Liputan6.com, Padang - Menindaklanjuti laporan temuan satai Padang yang diduga berbahan daging babi, Kepolisian Resor Kota Padang, masih menunggu hasil uji Laboratorium Forensi (Labfor).
"Prosesnya saat ini masih dalam penyelidikan dan kami menunggu hasil uji Labfor keluar," kata Kepala Kepolisian Resor Kota Padang Kombes Pol Yulmar Tri Himawan sepert dikutip dari laman Antara, Senin (4/2/2]019).
Yulmar mengatakan, daging satai Padang tersebut dikirim kepada tim Labfor Polri Cabang Medan, pada Kamis, 31 Januari 2019. "Hasil pengujian nanti untuk membuktikan apakah benar bahwa satai itu terbuat dari daging babi," katanya.
Baca Juga
Advertisement
Ia menyebutkan jika hasil labfor keluar, pihaknya segera melakukan gelar perkara untuk melanjutkan proses kasus itu.
Sejak kasus itu diserahkan oleh Dinas Perdagangan Padang, polisi telah memintai keterangan dari belasan saksi. Di antaranya adalah Dinas Perdagangan mengingat kasus itu berawal dari temuan instansi tersebut.
Kemudian pedagang satai Padang dengan merek usaha Sate KMSB atas nama Devi dan Bustami, serta pemasok daging atas nama Kusti Gani.
Kasus itu berawal ketika petugas gabungan dari Dinas Perdagangan Padang dan instansi terkait mengungkap penjualan satai Padang diduga dari daging babi di kawasan Simpang Haru, dengan merek usaha Sate KMSB, pada Selasa, 29 Januari 2019.
Penindakan lapangan itu berbekal uji sampel yang sudah diambil instansi terkait sebelumnya karena mendapatkan laporan masyarakat. Pedagang satai, Devi, sebelumnya mengklaim kalau ia tidak tahu bahwa daging yang ia beli dari Kusti Gani adalah daging babi.
Ia juga mengaku baru dua kali membeli daging itu dengan harga Rp 95 ribu per kilogram.
Pencatutan Merek Dagang
Sebelumnya, masyarakat dihebohkan dengan keberadaan satai Padang berbahan daging babi di Padang. Hal ini berdasarkan pernyataan Dinas Perdagangan bahwa pihaknya menemukan sejumlah tusukan satai di dalam got rumah pemilik satai KMS-B Simpang Haru.
Merasa mereknya dicatut, pemilik Satai KMS, Opetriani, memberikan klarifikasi. Kepada Liputan6.com dirinya menegaskan bahwa satai padang KMS-B di Simpang Haru itu bukanlah cabang dari KMS.
"Cabang KMS itu hanya ada empat, yaitu yang di Permindo, Kalawi, Jalan Pattimura, dan Siteba. KMS-B di Simpang Haru itu tidak dapat izin dan merek dari kami, mereka catut nama," tegas perempuan yang akrab disapa Opet kepada Liputan6.com, Jumat (1/2/2019).
Opet mengeluhkan semenjak pemberitaan ini merebak, bisnis satai Padangnya di seluruh cabang terimbas. Dia khawatir, pelanggannya yang tidak hanya warga lokal, tetapi juga warga Minang di negara tetangga, enggan memesan satai karena mengira satai KMS menggunakan daging babi.

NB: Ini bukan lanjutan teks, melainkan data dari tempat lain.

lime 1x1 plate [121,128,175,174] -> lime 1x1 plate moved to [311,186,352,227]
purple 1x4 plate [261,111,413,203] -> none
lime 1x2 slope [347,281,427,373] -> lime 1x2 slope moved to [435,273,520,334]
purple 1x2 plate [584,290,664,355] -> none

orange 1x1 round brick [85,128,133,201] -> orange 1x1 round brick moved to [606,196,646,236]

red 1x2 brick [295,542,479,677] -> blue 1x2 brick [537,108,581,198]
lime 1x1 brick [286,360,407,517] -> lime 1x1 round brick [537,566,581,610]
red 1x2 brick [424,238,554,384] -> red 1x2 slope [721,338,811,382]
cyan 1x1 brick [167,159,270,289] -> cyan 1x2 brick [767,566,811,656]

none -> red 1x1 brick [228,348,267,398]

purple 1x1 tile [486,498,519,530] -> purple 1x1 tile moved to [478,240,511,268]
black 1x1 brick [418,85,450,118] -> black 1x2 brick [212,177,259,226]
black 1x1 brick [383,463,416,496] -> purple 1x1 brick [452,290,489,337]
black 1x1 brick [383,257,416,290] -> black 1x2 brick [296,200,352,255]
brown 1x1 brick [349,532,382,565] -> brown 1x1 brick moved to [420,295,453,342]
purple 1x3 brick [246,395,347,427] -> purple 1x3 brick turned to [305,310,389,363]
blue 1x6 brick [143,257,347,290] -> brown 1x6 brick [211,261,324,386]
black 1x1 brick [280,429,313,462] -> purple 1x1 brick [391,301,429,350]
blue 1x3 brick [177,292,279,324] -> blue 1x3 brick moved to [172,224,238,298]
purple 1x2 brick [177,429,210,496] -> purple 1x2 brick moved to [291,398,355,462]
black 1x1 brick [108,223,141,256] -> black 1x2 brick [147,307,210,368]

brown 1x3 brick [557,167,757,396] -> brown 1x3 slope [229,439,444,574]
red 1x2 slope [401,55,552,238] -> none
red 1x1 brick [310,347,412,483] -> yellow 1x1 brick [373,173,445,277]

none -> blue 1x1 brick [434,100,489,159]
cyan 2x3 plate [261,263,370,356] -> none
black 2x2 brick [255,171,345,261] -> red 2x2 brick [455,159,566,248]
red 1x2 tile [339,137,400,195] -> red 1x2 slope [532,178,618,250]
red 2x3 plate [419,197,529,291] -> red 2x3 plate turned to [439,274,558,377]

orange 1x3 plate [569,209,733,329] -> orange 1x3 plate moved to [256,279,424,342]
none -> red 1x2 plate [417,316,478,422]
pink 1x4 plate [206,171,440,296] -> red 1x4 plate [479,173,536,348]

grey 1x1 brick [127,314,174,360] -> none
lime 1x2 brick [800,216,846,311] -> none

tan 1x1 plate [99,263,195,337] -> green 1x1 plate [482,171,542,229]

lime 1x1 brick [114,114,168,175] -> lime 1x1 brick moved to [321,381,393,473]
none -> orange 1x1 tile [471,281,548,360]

"Imbasnya cukup luas, karena orang Minang sangat mengenal satai kami. Orang Minang di Singapura dan Malaysia suka memesan juga, jadi khawatir ada persepsi bahwa satai kami itu pakai babi, kami melakukan klarifikasi ke media-media," ujarnya.
Tidak hanya mengklarifikasi pemberitaan, Opet dan keluarga juga meminta bantuan Dinas Pangan dan Perdagangan untuk membuktikan bahwa satai KMS tidak menggunakan daging babi.
"Jadi nanti Wali Kota Padang juga mau datang untuk membuktikan bahwa satai kami aman. Kami juga minta arahan, karena kami kurang mengerti dengan pengamanan hak paten ini," kata Opet.
Opet menambahkan, bisnis satai Padang KMS ini merupakan bisnis keluarga yang diturunkan dari orangtuanya, Yusnimar dan Rusli, kepada 9 anaknya. Bisnis ini dimulai tahun 1984 dan memperoleh hak paten merek pada 2009.
"Sekarang disebut grup karena pemiliknya keluarga, yakni 8 anak pasangan Yusnimar dan Rusli, karena satu anak sudah meninggal," dia menandaskan.